Evet, ertesi gün, ben kapıdan girdim, hemen arkamdan girdiler. Dört kişiydiler. İkisi hiç yüzüme bakmadı. Dosdoğru girdiler içeri. Ne biçim bir insan olduğunu yüzünden, sesinden anlamadığım üçüncüsü "Evi arayacağız" elindeki şişkin dosyada evrak karıştırarak. Dördüncü kabaydı. İriyarı bir bekçiye benziyordu. Babacan. Ama değildi. Paramızı biriktire biriktire ne güçlüklerle aldığımız kitaplarımızı, eşyalarımızı, çalışma masalarımızı, plaklarımızı altüst ediyorlardı. Bir ara kaba olan polis, "Ne iş yaparmış bu?" dedi ortaya. Sonra bana dönüp yineledi "Kocan ne iş yapar?" Dikliğini, hırsını saklamaya çalışan bir sesle, "Şiir yazar" dedim. "Ne?" "Şiir yazar." "Manici yaniya he?" Yanıtlamayınca üsteledi. "Âşık maşık gibi mi? Saz ney de çalar mı?" Öyle kesin bir susuşla sustum ki, sürdüremedi... (s. 141)

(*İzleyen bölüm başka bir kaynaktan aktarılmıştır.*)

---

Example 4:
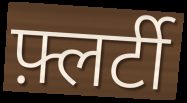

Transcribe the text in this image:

फ़्लर्टी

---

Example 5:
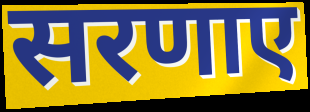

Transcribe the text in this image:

सरणाएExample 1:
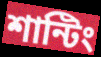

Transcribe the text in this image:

শান্টিং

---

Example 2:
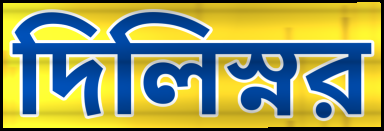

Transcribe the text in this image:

দিলিস্নর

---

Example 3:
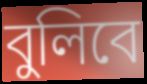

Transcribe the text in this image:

বুলিবে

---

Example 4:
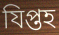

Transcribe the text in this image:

যিপ্তহ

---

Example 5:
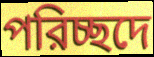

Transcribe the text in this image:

পরিচ্ছদে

Kısa kesin cümlelerle aktarılan gerilim okuyucuyu da anlatının havasına sokuyor. Özellikle aşağıdaki benzetme Tan'la olayın bağını apaçık kuruverdiği için çok cana yakın geliyor.

""
Gittikleri zaman, pencereleri açıp evi havalandırdım. Hiç sesimi çıkarmadan, söylenmeden, önce bir sigara yakıp ağır ağır içtim. Sonra, dayak yemiş bir çocuğu öpüp severek gönlünü alıyormuşum gibi, evimi toplamaya başladım. (s. 141)

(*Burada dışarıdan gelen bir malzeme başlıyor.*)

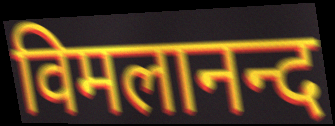
विमलानन्द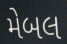
મેબલ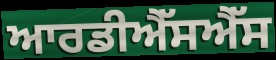
ਆਰਡੀਐੱਸਐੱਸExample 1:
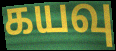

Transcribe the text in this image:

கயவு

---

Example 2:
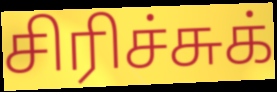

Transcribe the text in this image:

சிரிச்சுக்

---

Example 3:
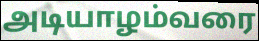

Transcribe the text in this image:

அடியாழம்வரை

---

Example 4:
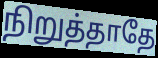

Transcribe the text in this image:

நிறுத்தாதே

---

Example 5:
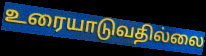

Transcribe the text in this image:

உரையாடுவதில்லைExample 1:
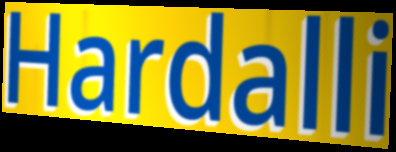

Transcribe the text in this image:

Hardalli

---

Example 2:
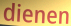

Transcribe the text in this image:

dienen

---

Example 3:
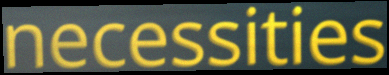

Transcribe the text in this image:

necessities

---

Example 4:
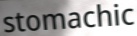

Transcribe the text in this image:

stomachic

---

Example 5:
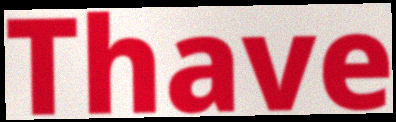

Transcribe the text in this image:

Öykünün çatısı gibi görünen, dönemin yapısını olduğu kadar karakter yapısını da yansıtan ve dilsel hünerlerle dolu son kısmın gücü bence öykünün başlangıç kısımlarının müthiş işlenmesinden geliyor. Tan'a gösterilen ihtimam, annenin direncinin içinde titreyen yerler, eğer ki öykü doğru temellendirilmese cıvık bir anlatı olacakken böylesi insanın içine işliyor.

Emine Özzorlu dedi ki:
Tan'ın Öyküsü, 1971 yılında Özdemir İnce'nin gözaltına alınmasının ardından, eşi Ülker İnce'nin oğulları Tanbey'e, eve polislerin gelip sorular soracaklarını söylemesi üzerine, Tanbey'in söylediği "Anne polislere söyle, bana dördüncü sınıftan soru sormasınlar." cümlesinden yola çıkılarak yazılmış bir öykü.

Tan'ın ağzından duyduğumuz "Fikir suçundan adam tutuklamak ayıptır." sözü inceden bir küfrü getirip düğümlüyor boğazıma. Özdemir'in İnce'nin Hürriyet gazetesinde geçtiğimiz ay yayımlanan yazısını anımsıyorum. Yazı şöyle bitiyordu:

""
Beni her ay birkaç kez hedef gösteriyorlar ve her defasında onlarca ölüm tehdidi alıyorum. Beni öldürtüp ne yapacaklar, nasıl olsa ölmeyecek miyim? (Kaynak)


Re: Nezihe Meriç - Tan'ın Öyküsü

Emine Özzorlu ve Barış Acar öykü adına önemli saptamalarda bulunmuşlar. Öykünün dili ve anlatımı çok başarılı. Dönemin kasvetli havası, gözü kapıda her an polisleri bekleyen sus pus karanlık, okuyanın yüreğinde yer ediyor. Yazarın, sadece bu öyküsü değil, kitabın tamamı içinde en başarılı bulduğum tasviri aklımdan hiç çıkmayacak.

""
Gazeteleri alıp açınca da, omuzlar düşüyor, yürüyüşler değişiyordu. Üçer beşer toplanıp çabucak,ayaküstü dehşet veren haberler okunup,iletiliyordu arkadaştan arkadaşa. O gün daha çok sigara içiliyordu. Akşam daha çabuk olsa diye bekliyorduk. Kestirmeden alkole kaçıyorduk. Sıkıntı büyüyordu gözlerimizde, midemizin ağrılarında. Bağırsaklarımız gaz yapıyordu. Alkol bizi tutuyor, hasta ediyordu. Hırçınlıklar, tartışmalar, karşılıklı bağrışmalar, küfürleşmeler sıkıntıyı çoğaltıyordu. Eski yazlarda kalan secdiğimiz içkievlerinin özlemi, balıklar,ampüller,birtakım hain bakışlı, tanımadığımız adamlar birbirine karışıyordu.

Yazar öyküyü senaryo mantığıyla kaleme almış gibi. Psikolojik tasvirlerde bile "canlandırma" yapmayı başarabilmiş.